In a weekly report, Descloux writes, "With consumer psyche traumatized, 20 percent of all homeowners over the negative equity cliff into the drink, and whole swaths of potential mortgagors (i.e., borrowers) unable to qualify, the MAX may already have passed its highs for 2009."
From Descloux's vantage point, it looks like home sales will stall during the traditional buying season this spring and summer. Cautious homeowners will slow the housing market even more as they insist upon selling their current homes before buying new ones. Meanwhile, ARMs are resetting at attractive rates, which reduces the need for ARM borrowers to refinance.
Waiting for less than 5 percent
There's another reason that potential borrowers remain sitting on the fence: the persistent and widespread notion that the federal government will take mortgage rates down to 4.5 or even 4 percent. There is little evidence that the Federal Reserve and Treasury intend to reduce mortgage rates that much and less evidence that they would be able to do it and keep rates there for long.
"There's a bunch of assumptions being made by everybody -- by potential borrowers, by lenders, by everyone. It's a great, big, giant ball of confusion," says Bob Walters, chief economist for Quicken Loans. One of those assumptions is that mortgage rates will drop to 4 percent, so they decide not to refinance now, and wait for rates to fall even more.
"So a lot of people are making assumptions that great things are going to happen, when, quite frankly, when you know the facts, it's less likely than they may think. The reason I qualify that is, do I definitely know what's going to happen? I don't, because somebody in Washington can change the rules tomorrow. So that always has to be considered. But if you look at the facts, and you look at the trends, you start to say, I'm not so sure the kinds of things that people are hoping for are going to happen to them."

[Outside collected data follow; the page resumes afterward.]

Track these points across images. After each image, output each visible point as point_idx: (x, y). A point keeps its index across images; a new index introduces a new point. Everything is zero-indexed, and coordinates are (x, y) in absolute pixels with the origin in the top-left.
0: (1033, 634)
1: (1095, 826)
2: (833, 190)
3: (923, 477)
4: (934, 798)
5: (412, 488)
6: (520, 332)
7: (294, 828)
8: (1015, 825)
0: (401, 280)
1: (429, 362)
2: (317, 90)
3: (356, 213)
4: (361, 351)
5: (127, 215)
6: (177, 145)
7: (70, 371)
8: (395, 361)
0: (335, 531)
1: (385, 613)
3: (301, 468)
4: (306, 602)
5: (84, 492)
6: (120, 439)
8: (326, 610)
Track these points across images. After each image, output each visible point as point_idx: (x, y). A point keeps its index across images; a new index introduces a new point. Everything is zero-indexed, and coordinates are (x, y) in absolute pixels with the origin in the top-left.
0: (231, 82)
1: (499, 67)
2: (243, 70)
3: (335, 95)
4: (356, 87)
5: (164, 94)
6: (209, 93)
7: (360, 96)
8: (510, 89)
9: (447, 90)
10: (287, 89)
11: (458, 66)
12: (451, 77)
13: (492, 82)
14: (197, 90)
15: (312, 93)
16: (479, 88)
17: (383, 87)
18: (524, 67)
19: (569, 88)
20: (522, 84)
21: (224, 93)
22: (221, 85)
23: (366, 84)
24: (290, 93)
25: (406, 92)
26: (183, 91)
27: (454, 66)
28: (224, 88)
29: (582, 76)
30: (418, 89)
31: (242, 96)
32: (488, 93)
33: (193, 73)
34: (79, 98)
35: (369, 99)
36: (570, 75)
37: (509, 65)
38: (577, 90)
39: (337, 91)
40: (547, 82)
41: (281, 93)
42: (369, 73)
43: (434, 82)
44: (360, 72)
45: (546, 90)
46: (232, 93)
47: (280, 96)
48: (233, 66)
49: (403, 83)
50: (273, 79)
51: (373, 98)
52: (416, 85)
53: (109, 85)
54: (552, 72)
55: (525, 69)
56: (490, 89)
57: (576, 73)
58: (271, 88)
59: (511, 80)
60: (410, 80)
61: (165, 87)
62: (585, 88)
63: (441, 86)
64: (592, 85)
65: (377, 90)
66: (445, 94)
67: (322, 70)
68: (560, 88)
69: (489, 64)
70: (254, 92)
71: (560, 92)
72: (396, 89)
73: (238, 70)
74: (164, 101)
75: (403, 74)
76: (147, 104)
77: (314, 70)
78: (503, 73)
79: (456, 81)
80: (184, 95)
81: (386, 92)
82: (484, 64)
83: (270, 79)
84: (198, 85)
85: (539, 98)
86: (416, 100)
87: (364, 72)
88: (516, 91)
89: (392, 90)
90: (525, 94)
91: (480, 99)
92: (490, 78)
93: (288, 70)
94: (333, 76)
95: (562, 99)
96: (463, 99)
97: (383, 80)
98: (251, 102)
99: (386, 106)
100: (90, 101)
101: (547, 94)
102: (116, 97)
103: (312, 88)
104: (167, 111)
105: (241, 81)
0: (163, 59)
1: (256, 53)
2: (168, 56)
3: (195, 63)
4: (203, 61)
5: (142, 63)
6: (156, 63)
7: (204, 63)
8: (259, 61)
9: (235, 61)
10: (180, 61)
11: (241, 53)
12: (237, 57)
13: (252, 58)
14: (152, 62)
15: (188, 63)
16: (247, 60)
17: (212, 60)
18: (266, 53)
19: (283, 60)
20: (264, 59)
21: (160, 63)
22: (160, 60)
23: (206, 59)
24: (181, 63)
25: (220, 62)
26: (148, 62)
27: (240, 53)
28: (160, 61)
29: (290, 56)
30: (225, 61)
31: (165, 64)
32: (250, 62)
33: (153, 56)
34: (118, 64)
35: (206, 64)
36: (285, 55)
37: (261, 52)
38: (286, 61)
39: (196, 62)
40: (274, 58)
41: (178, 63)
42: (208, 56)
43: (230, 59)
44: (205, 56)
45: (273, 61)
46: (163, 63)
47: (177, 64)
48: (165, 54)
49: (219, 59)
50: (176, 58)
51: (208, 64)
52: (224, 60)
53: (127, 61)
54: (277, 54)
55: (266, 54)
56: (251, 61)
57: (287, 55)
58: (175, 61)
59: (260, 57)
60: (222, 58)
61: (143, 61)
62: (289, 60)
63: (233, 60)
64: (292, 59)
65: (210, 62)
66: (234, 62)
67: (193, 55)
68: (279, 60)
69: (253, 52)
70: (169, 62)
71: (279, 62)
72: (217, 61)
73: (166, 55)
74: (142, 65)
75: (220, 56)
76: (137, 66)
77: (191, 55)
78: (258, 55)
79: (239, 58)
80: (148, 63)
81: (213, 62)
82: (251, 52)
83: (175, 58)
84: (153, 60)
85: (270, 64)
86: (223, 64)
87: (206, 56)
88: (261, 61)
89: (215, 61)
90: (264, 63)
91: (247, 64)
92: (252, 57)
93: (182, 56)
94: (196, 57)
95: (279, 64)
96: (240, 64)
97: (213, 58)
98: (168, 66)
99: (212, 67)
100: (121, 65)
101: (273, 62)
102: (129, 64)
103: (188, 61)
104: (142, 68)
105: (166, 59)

One way to look at it is to consider what's happened to mortgage rates this year. In Bankrate's weekly index, the 30-year fixed has averaged 5.43 percent so far in 2009. In the last five weeks, it hasn't been lower than 5.34 percent or higher than 5.41 percent. This doesn't seem consistent with the theory that the Fed and Treasury want to drop mortgage rates by another percentage point.
"The underlying premise in a lot of people's thinking is that interest rates will be taken lower," Walters says. "And I don't think the facts support that."